[Records from a collection]
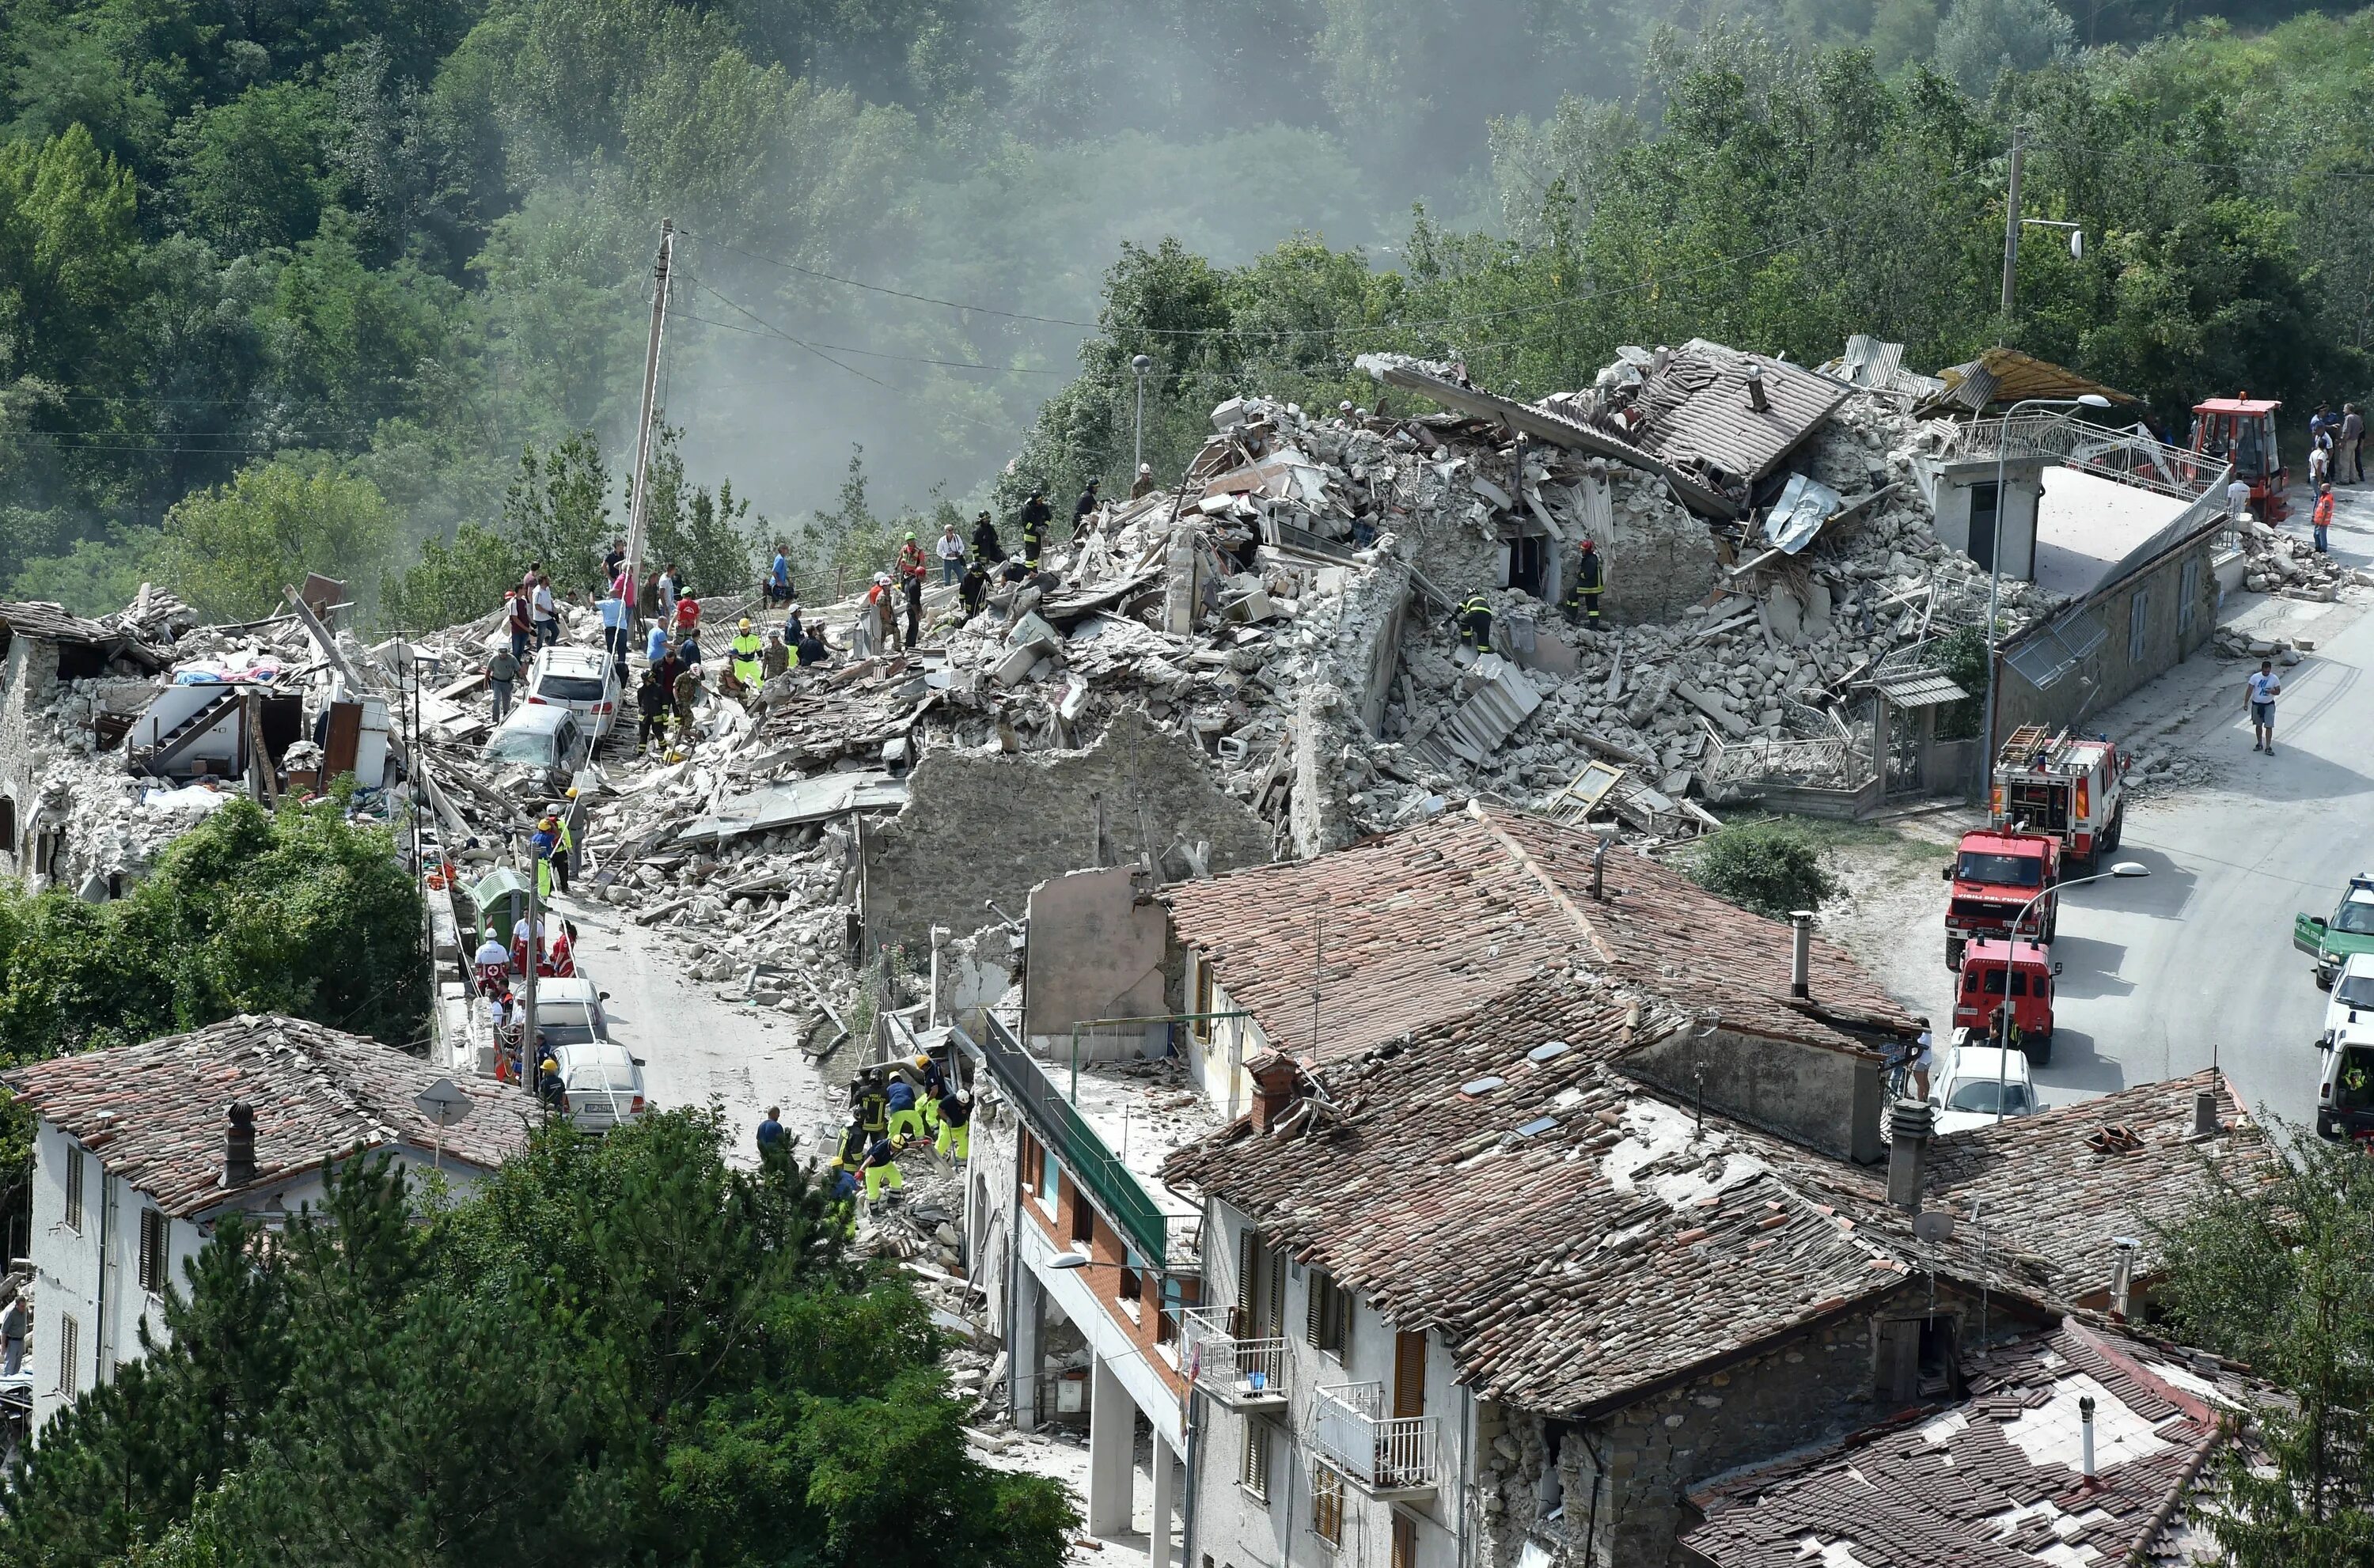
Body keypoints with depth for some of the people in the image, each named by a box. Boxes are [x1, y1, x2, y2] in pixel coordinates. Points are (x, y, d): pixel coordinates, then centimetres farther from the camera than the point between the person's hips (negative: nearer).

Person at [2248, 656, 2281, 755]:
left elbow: (2278, 691, -1)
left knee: (2269, 726, -6)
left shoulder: (2275, 678, -8)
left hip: (2269, 705, -1)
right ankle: (2259, 744, 29)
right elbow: (2249, 690, -4)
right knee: (2258, 725, 13)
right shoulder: (2255, 677, -8)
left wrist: (2271, 691, -23)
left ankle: (2268, 747, -3)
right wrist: (2246, 703, -8)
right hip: (2257, 704, 1)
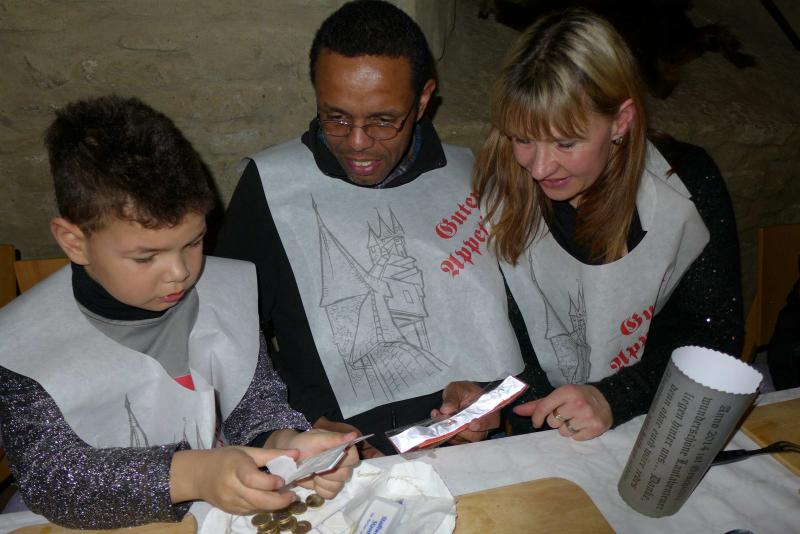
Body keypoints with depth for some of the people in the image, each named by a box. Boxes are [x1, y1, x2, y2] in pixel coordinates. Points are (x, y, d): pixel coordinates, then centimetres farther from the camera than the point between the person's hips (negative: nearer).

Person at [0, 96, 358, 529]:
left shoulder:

## Task to carry out
Hand back all the entries exactly, leaving out the pictures.

## Solution to this task
Body keypoints with depth for some of the people in the image, each named by a box. Boxes are [x1, y1, x2, y2] in pixel coordinates. Points are (x, y, d): pixel coordinates, then centimetres farther from the camera than the point between the person's hips (negative: nearer).

Person at [2248, 656, 2281, 755]:
left elbow: (2278, 691, -1)
left knee: (2269, 726, -6)
left shoulder: (2275, 678, -8)
left hip: (2269, 705, -1)
right ankle: (2259, 744, 29)
right elbow: (2249, 690, -4)
right knee: (2258, 725, 13)
right shoulder: (2255, 677, -8)
left wrist: (2271, 691, -23)
left ankle: (2268, 747, -3)
right wrist: (2246, 703, -8)
right hip: (2257, 704, 1)
Body keypoints with depth for some of the people in the image, each named by a box. Boxes are [x1, y1, x2, y2] in pixel coordinates. Points are (x, y, d): pixel coordinates, then centimetres farther from the camera than the point between the person's hips (negative: nearer).

Person at [0, 96, 358, 529]:
left shoulder:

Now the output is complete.